A Simulation and Small-Group Pediatric Emergency Medicine Course for Generalist Healthcare Providers: Gastrointestinal and Nutrition Emergencies

J Educ Teach Emerg Med. 2024 Oct 31;9(4):C1-C120. doi: 10.21980/J8WH2K. eCollection 2024 Oct.

Abstract

Audience and type of curriculum: This is a review curriculum utilizing multiple methods of education to enhance the skills of generalist healthcare providers in low- and middle-income countries (LMICs) in the identification and stabilization of pediatric respiratory emergencies. Our audience of implementation was Belizean generalist providers (nurses and physicians).

Length of curriculum: 8-10 hours.

Introduction: Early recognition and stabilization of critical pediatric patients can improve outcomes. Compared with resource-rich systems, many low-resource settings (i.e., LMICs) rely on generalists to provide most pediatric acute care. We created a curriculum for general practitioners comprising multiple educational modules focused on identifying and stabilizing pediatric emergencies. Our aim was to develop an educational framework to update and teach generalists on the recommendations and techniques of optimally evaluating and managing pediatric nutritional and gastrointestinal emergencies: bowel obstructions, gastroenteritis, and malnutrition.

Educational goals: The aim of this curriculum is to increase learners' proficiency in identifying and stabilizing acutely ill pediatric patients with gastrointestinal medical or surgical disease or complications of malnutrition. This module focuses on the diagnosis and management of gastroenteritis, acute bowel obstruction, and deficiencies of feeding and nutrition.
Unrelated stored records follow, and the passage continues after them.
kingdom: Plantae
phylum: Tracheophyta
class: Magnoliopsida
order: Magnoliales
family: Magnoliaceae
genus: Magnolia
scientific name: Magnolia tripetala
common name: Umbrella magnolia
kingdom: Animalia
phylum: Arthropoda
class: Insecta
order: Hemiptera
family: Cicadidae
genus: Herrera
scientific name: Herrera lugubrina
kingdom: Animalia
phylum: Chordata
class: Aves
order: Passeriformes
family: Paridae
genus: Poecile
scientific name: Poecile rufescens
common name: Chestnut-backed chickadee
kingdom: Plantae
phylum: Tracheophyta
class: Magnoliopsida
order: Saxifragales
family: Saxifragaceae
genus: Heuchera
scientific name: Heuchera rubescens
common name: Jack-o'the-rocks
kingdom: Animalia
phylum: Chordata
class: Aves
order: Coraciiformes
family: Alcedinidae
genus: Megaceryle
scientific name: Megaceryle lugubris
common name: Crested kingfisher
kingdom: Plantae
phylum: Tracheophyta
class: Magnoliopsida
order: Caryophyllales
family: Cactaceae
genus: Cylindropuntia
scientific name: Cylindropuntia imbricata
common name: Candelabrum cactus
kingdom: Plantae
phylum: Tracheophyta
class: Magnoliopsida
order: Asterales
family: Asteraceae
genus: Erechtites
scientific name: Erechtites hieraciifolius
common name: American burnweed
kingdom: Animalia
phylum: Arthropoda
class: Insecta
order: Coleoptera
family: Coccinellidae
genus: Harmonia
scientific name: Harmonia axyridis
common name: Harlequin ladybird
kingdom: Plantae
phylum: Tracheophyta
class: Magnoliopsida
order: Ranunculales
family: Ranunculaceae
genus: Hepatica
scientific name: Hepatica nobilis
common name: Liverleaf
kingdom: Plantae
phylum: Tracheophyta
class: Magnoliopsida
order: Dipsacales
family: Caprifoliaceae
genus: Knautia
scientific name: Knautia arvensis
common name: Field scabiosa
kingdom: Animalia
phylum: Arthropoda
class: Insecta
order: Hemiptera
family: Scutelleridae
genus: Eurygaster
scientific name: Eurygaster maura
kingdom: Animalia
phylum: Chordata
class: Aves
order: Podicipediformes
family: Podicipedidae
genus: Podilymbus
The target audience for this curriculum is generalist physicians and nurses in limited-resource settings.

Educational methods: The educational strategies used in this curriculum include didactic lectures, medical simulation, and small-group sessions.

Research methods: We evaluated written pretests before and posttests after intervention and retested participants four months later to evaluate for knowledge retention. Participants provided qualitative feedback on the module.

Results: We taught 21 providers. Eleven providers completed the pretest/posttest and eight completed the retest. The mean test scores improved from 8.3 ± 1.7 in the pretest to 12.2 ± 2.6 in the posttest (mean difference: 1.4, P=0.027). The mean test score at pretest was 8.3 ± 2.3, which increased to 10.8 ± 3.0 at retest (mean difference: 2.5, P=0.060). Seven (71.4%) and four (28.5%) participants found the course "extremely useful" and "very useful," respectively (n=11).

Discussion: This curriculum may be an effective and welcome training tool for Belizean generalist providers. There was a statistically significant improvement in the test performance but not in retesting, possibly due to our small sample size and high attrition rate. Evaluation of other modules in this curriculum, application of this curriculum in other locations, and measuring clinical practice interventions will be included in future investigations.

Topics: Medical simulation, rapid cycle deliberate practice (RCDP), Belize, gastrointestinal, nutrition, emergency, gastroenteritis, acute bowel obstruction, Belize, low- and middle-income country (LMIC), collaboration, global health.